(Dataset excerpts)
————

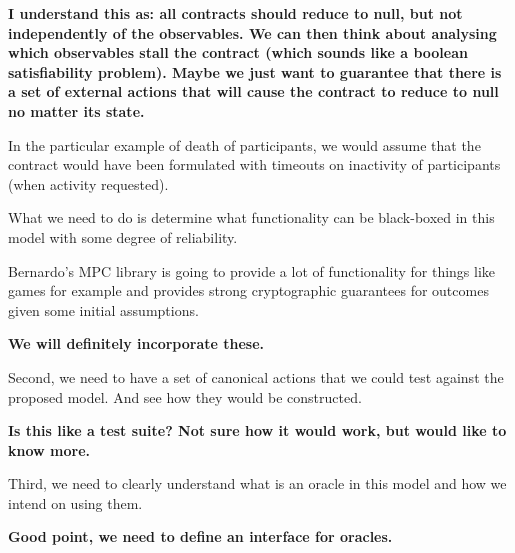 \documentclass[
      acmsmall
    , screen
    , review=true
  ]{acmart}
\begin{document}
{\bf
I understand this as: all contracts should reduce to null, but not independently of the observables. We can then think about analysing which observables stall the contract (which sounds like a boolean satisfiability problem). Maybe we just want to guarantee that there is a set of external actions that will cause the contract to reduce to null no matter its state.


In the particular example of death of participants, we would assume that the contract would have been formulated with timeouts on inactivity of participants (when activity requested).
}

What we need to do is determine what functionality can be black-boxed in this model with some degree of reliability.


Bernardo's MPC library is going to provide a lot of functionality for things like games for example and provides strong cryptographic guarantees for outcomes given some initial assumptions.

{\bf
We will definitely incorporate these.
}

Second, we need to have a set of canonical actions that we could test against the proposed model. And see how they would be constructed.

{\bf
Is this like a test suite? Not sure how it would work, but would like to know more.
}

Third, we need to clearly understand what is an oracle in this model and how we intend on using them.





{\bf
Good point, we need to define an interface for oracles.
}





















\clearpage


\end{document}
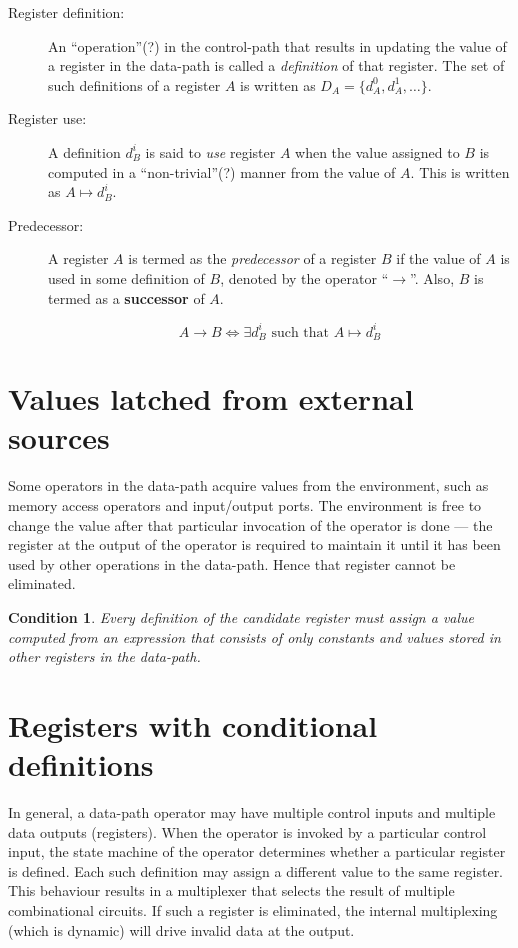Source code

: \documentclass[a4paper,12pt]{article}
\newtheorem{condition}{Condition}
\begin{document}
\begin{description}
\item [Register definition:] An ``operation''(?) in the control-path
  that results in updating the value of a register in the data-path is
  called a \emph{definition} of that register. The set of such
  definitions of a register $A$ is written as $D_A =
  \{d^0_A,d^1_A,\ldots\}$.
\item [Register use:] A definition $d^i_B$ is said to \emph{use}
  register $A$ when the value assigned to $B$ is computed in a
  ``non-trivial''(?) manner from the value of $A$. This is written as
  $A\mapsto d^i_B$.
\item[Predecessor:] A register $A$ is termed as the \emph{predecessor}
  of a register $B$ if the value of $A$ is used in some definition of
  $B$, denoted by the operator ``$\longrightarrow$''. Also, $B$ is
  termed as a \textbf{successor} of $A$.
  
  \[A \longrightarrow B \iff \exists d^i_B \mbox{ such that } A\mapsto
  d^i_B\]
\end{description}

\section{Values latched from external sources}
\label{sec:external-data}

Some operators in the data-path acquire values from the environment,
such as memory access operators and input/output ports. The
environment is free to change the value after that particular
invocation of the operator is done --- the register at the output of
the operator is required to maintain it until it has been used by
other operations in the data-path. Hence that register cannot be
eliminated.

\begin{condition}
  \label{condition:external-data}
  Every definition of the candidate register must assign a value
  computed from an expression that consists of only constants and
  values stored in other registers in the data-path.
\end{condition}

\section{Registers with conditional definitions}
\label{sec:conditional-definitions}

In general, a data-path operator may have multiple control inputs and
multiple data outputs (registers). When the operator is invoked by a
particular control input, the state machine of the operator determines
whether a particular register is defined. Each such definition may
assign a different value to the same register. This behaviour results
in a multiplexer that selects the result of multiple combinational
circuits. If such a register is eliminated, the internal multiplexing
(which is dynamic) will drive invalid data at the output.
\end{document}
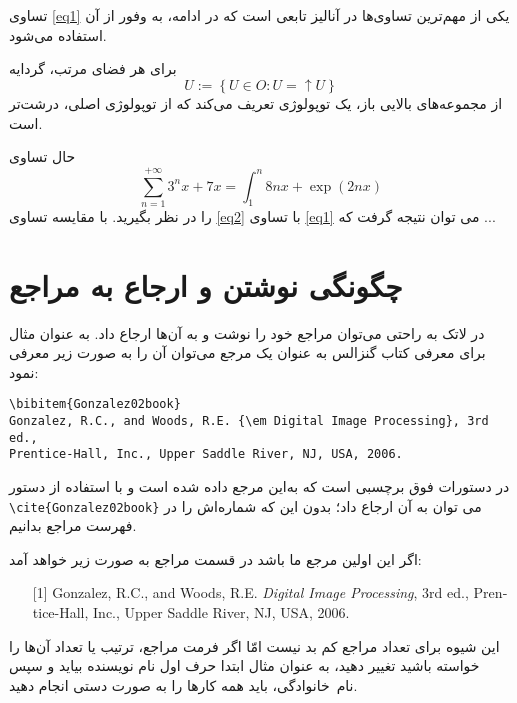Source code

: تساوی \eqref{eq1} یکی از مهم‌‌ترین تساوی‌ها در آنالیز تابعی است که در ادامه، به وفور از آن استفاده می‌شود.

\begin{example}
برای هر فضای مرتب، گردایه 
$$U:=\left\lbrace U\in O: U=\uparrow U\right\rbrace $$
از مجموعه‌های بالایی باز، یک توپولوژی تعریف می‌کند که از توپولوژی اصلی، درشت‌تر  است.
\end{example}
حال تساوی 
\begin{equation}\label{eq2}
\sum_{n=1}^{+\infty} 3^{n}x+7x=\int_{1}^{n}8nx+\exp{(2nx)}
\end{equation}
را در نظر بگیرید. با مقایسه تساوی \eqref{eq2} با تساوی \eqref{eq1} می توان نتیجه گرفت که ...


\section{چگونگی نوشتن و ارجاع به مراجع}\label{Sec:Ref}

در لاتک به راحتی می‌توان مراجع خود را نوشت و به آن‌ها ارجاع داد. به عنوان مثال برای معرفی کتاب گنزالس \cite{Gonzalez02book} به عنوان یک مرجع 
می‌توان آن را به صورت زیر معرفی نمود:
\begin{LTR}
\begin{Verbatim}
\bibitem{Gonzalez02book}
Gonzalez, R.C., and Woods, R.E. {\em Digital Image Processing}, 3rd ed.,
Prentice-Hall, Inc., Upper Saddle River, NJ, USA, 2006.
\end{Verbatim}
\end{LTR}

در دستورات فوق   برچسبی است که به‌این مرجع داده شده است و با استفاده از دستور \Verb!\cite{Gonzalez02book}!
می توان به آن ارجاع داد؛ بدون این که شماره‌اش را در فهرست مراجع بدانیم.

اگر این اولین مرجع ما باشد در قسمت مراجع به صورت زیر خواهد آمد:\\
\begin{latin}
\begin{enumerate}
    \item [{[1]}] Gonzalez, R.C., and Woods, R.E. {\em Digital Image Processing}, 3rd ed.,
    Prentice-Hall, Inc., Upper Saddle River, NJ, USA, 2006.
\end{enumerate}
\end{latin}

این شیوه برای تعداد مراجع کم بد نیست امّا اگر فرمت مراجع، ترتیب یا تعداد آن‌ها را خواسته باشید تغییر دهید، به عنوان مثال ابتدا حرف اول نام نویسنده بیاید 
و سپس نام~خانوادگی، باید همه کارها را به صورت دستی انجام دهید.

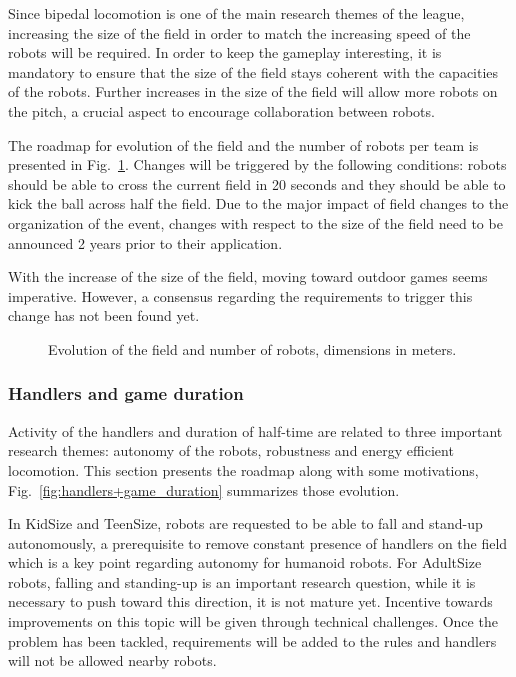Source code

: \documentclass{article}
\begin{document}
Since bipedal locomotion is one of the main research themes of the league,
increasing the size of the field in order to match the increasing speed of the
robots will be required.
In order to keep the gameplay interesting,
it is mandatory to ensure that the size of the field stays coherent with the
capacities of the robots.
Further increases in the size of the field will allow more robots on the pitch,
a crucial aspect to encourage collaboration between robots.

The roadmap for evolution of the field and the number of robots per team
is presented in Fig.~\ref{fig:field_dimensions}.
Changes will be triggered by the following conditions: robots should be able to cross
the current field in 20 seconds and they should be able to kick the ball across half the field.
Due to the major impact of field changes to the organization of the event,
changes with respect to the size of the field need to be announced 2 years prior to their application.

With the increase of the size of the field, moving toward outdoor games seems imperative.
However, a consensus regarding the requirements to trigger this change has not been found yet.

\begin{figure}[htb]
  \centering
  
  \caption{\label{fig:field_dimensions}Evolution of the field and number of robots, dimensions in meters.}
\end{figure}

\subsubsection{Handlers and game duration}
Activity of the handlers and duration of half-time are related to three important research themes:
autonomy of the robots, robustness and energy efficient locomotion.
This section presents the roadmap along with some motivations,
Fig.~\ref{fig:handlers+game_duration} summarizes those evolution.

In KidSize and TeenSize, robots are requested to be able to fall and stand-up autonomously,
a prerequisite to remove constant presence of handlers on the field which is a
key point regarding autonomy for humanoid robots.
For AdultSize robots, falling and standing-up is an important research question,
while it is necessary to push toward this direction, it is not mature yet.
Incentive towards improvements on this topic will be given through technical challenges.
Once the problem has been tackled, requirements will be added to the rules and
handlers will not be allowed nearby robots.
\end{document}
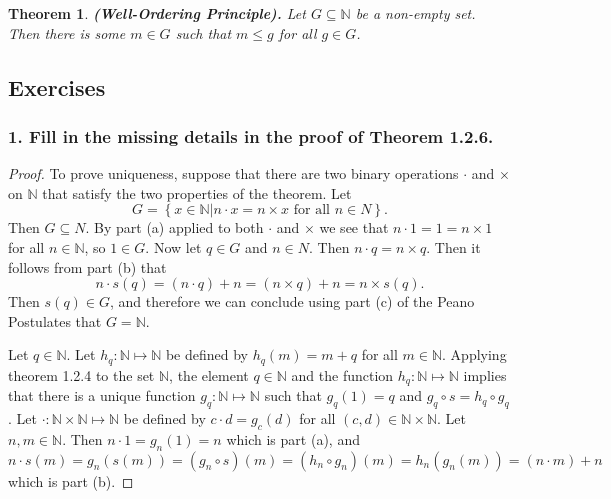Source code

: \documentclass{article}
\newtheorem{theorem}{Theorem}
\newcommand{\N}{\mathbb{N}}
\begin{document}
\begin{theorem}
	\textbf{(Well-Ordering Principle).} Let $G \subseteq \N$ be a non-empty set. Then there is some $m \in G$ such that $m \le g$ for all $g \in G$.
\end{theorem}

\subsection*{Exercises}

\subsubsection*{1. Fill in the missing details in the proof of Theorem 1.2.6.}

\begin{proof}
	To prove uniqueness, suppose that there are two binary operations $\cdot$ and $\times$ on $\N$ that satisfy the two properties of the theorem. Let \[G = \left\{x \in \N | n \cdot x = n \times x \text{ for all } n \in N\right\}.\]
	Then $G \subseteq N$. By part (a) applied to both $\cdot$ and $\times$ we see that $n \cdot 1 = 1 = n \times 1$ for all $n \in \N$, so $1 \in G$. Now let $q \in G$ and $n \in N$. Then $n \cdot q = n \times q$. Then it follows from part (b) that \[n \cdot s(q) = (n \cdot q) + n = (n \times q) + n = n \times s(q).\] Then $s(q) \in G$, and therefore we can conclude using part (c) of the Peano Postulates that $G = \N$.

	Let $q \in \N$. Let $h_q: \N \mapsto \N$ be defined by $h_q(m) = m + q$ for all $m \in \N$. Applying theorem 1.2.4 to the set $\N$, the element $q \in \N$ and the function $h_q: \N \mapsto \N$ implies that there is a unique function $g_q: \N \mapsto \N$ such that $g_q(1) = q$ and $g_q \circ s = h_q \circ g_q$. Let $\cdot: \N \times \N \mapsto \N$ be defined by $c \cdot d = g_c(d)$ for all $(c,d)\in \N \times \N$. Let $n,m \in \N$. Then $n \cdot 1 = g_n(1) = n$ which is part (a), and $n \cdot s(m) = g_n(s(m)) = (g_n \circ s)(m) = (h_n \circ g_n)(m) = h_n(g_n(m)) = (n \cdot m) + n$ which is part (b).
\end{proof}
\end{document}

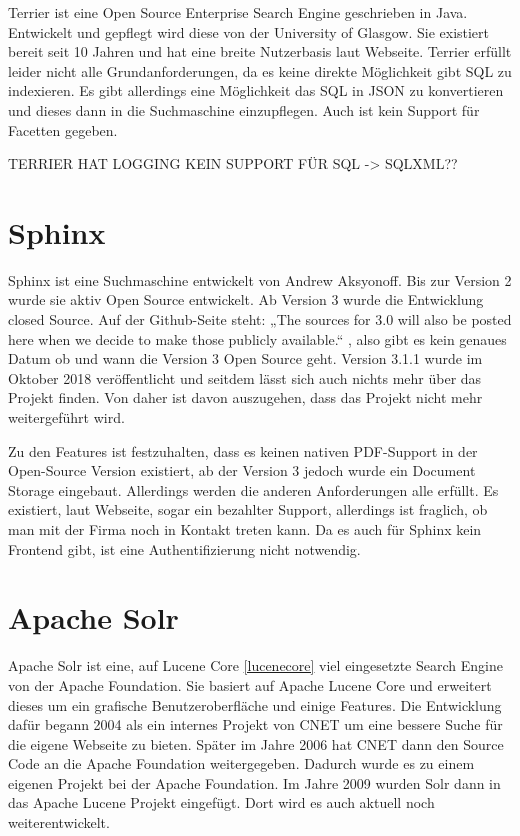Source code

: Terrier ist eine Open Source Enterprise Search Engine geschrieben in Java. Entwickelt und gepflegt wird diese von der University of Glasgow. Sie existiert bereit seit 10 Jahren und hat eine breite Nutzerbasis laut Webseite. 
Terrier erfüllt leider nicht alle Grundanforderungen, da es keine direkte Möglichkeit gibt SQL zu indexieren. Es gibt allerdings eine Möglichkeit das SQL in JSON zu konvertieren und dieses dann in die Suchmaschine einzupflegen. Auch ist kein Support für Facetten gegeben.


\cite{McCreadie.2019}

TERRIER HAT LOGGING
KEIN SUPPORT FÜR SQL -> SQLXML??

\section{Sphinx}
\label{sphinx}

Sphinx ist eine Suchmaschine entwickelt von Andrew Aksyonoff. Bis zur Version 2 wurde sie aktiv Open Source entwickelt. Ab Version 3 wurde die Entwicklung closed Source. Auf der Github-Seite steht: „The sources for 3.0 will also be posted here when we decide to make those publicly available.“ \cite{sphinxserach.2019}, also gibt es kein genaues Datum ob und wann die Version 3 Open Source geht. Version 3.1.1 wurde im Oktober 2018 veröffentlicht und seitdem lässt sich auch nichts mehr über das Projekt finden. Von daher ist davon auszugehen, dass das Projekt nicht mehr weitergeführt wird. 

Zu den Features ist festzuhalten, dass es keinen nativen PDF-Support in der Open-Source Version existiert, ab der Version 3 jedoch wurde ein Document Storage eingebaut. Allerdings werden die anderen Anforderungen alle erfüllt. Es existiert, laut Webseite, sogar ein bezahlter Support, allerdings ist fraglich, ob man mit der Firma noch in Kontakt treten kann. Da es auch für Sphinx kein Frontend gibt, ist eine Authentifizierung nicht notwendig.
\cite{SphinxTechnologiesInc.2019}

\section{Apache Solr}

Apache Solr ist eine, auf Lucene Core \ref{lucenecore} viel eingesetzte Search Engine von der Apache Foundation. Sie basiert auf Apache Lucene Core und erweitert dieses um ein grafische Benutzeroberfläche und einige Features. 
Die Entwicklung dafür begann 2004 als ein internes Projekt von CNET um eine bessere Suche für die eigene Webseite zu bieten. Später im Jahre 2006 hat CNET dann den Source Code an die Apache Foundation weitergegeben. Dadurch wurde  es zu einem eigenen Projekt bei der Apache Foundation. Im Jahre 2009 wurden Solr dann in das Apache Lucene Projekt eingefügt. Dort wird es auch aktuell noch weiterentwickelt.
\cite{Wikipedia.2019b}

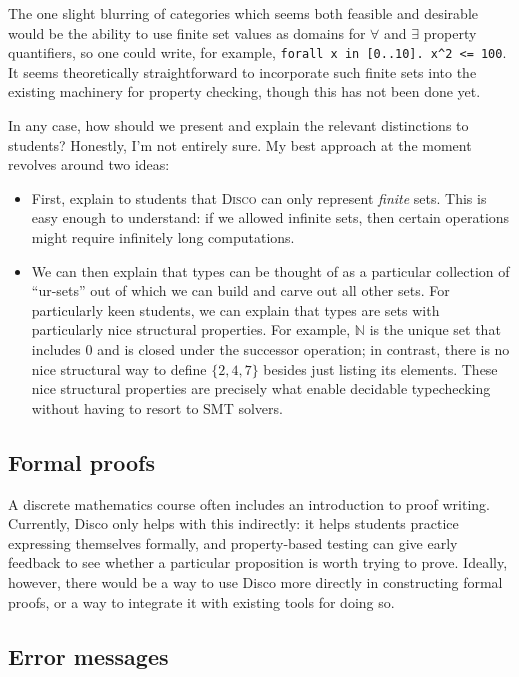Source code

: \documentclass[copyright,creativecommons]{eptcs}
\newcommand{\disco}{\textsc{Disco}\xspace}
\newcommand{\N}{\mathbb{N}}
\begin{document}
The one slight blurring of categories which seems both feasible and
desirable would be the ability to use finite set values as domains for
$\forall$ and $\exists$ property quantifiers, so one could write, for
example, \texttt{forall x in [0..10]. x^2 <= 100}.  It seems
theoretically straightforward to incorporate such finite sets into the
existing machinery for property checking, though this has not been
done yet.

In any case, how should we present and explain the relevant
distinctions to students?  Honestly, I'm not entirely sure.  My best
approach at the moment revolves around two ideas:
\begin{itemize}
\item First, explain to students that \disco can only represent
  \emph{finite} sets.  This is easy enough to understand: if we
  allowed infinite sets, then certain operations might require
  infinitely long computations.
\item We can then explain that types can be thought of as a particular
  collection of ``ur-sets'' out of which we can build and carve out
  all other sets.  For particularly keen students, we can explain that
  types are sets with particularly nice structural properties.  For
  example, $\N$ is the unique set that includes $0$ and is closed
  under the successor operation; in contrast, there is no nice
  structural way to define $\{2,4,7\}$ besides just listing its
  elements.  These nice structural properties are precisely what
  enable decidable typechecking without having to resort to SMT
  solvers.
\end{itemize}

\subsection{Formal proofs}
\label{sec:formal-proof}

A discrete mathematics course often includes an introduction to proof
writing.  Currently, Disco only helps with this indirectly: it helps
students practice expressing themselves formally, and property-based
testing can give early feedback to see whether a particular
proposition is worth trying to prove.  Ideally, however, there would
be a way to use Disco more directly in constructing formal proofs, or
a way to integrate it with existing tools for doing so.

\subsection{Error messages}
\label{sec:errors}
\end{document}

————

— EXERCISE —
Copy out each line of the data that includes the string "Apache".

— RESPONSE AREA —
\section{Apache Solr}
Apache Solr ist eine, auf Lucene Core \ref{lucenecore} viel eingesetzte Search Engine von der Apache Foundation. Sie basiert auf Apache Lucene Core und erweitert dieses um ein grafische Benutzeroberfläche und einige Features. 
Die Entwicklung dafür begann 2004 als ein internes Projekt von CNET um eine bessere Suche für die eigene Webseite zu bieten. Später im Jahre 2006 hat CNET dann den Source Code an die Apache Foundation weitergegeben. Dadurch wurde  es zu einem eigenen Projekt bei der Apache Foundation. Im Jahre 2009 wurden Solr dann in das Apache Lucene Projekt eingefügt. Dort wird es auch aktuell noch weiterentwickelt.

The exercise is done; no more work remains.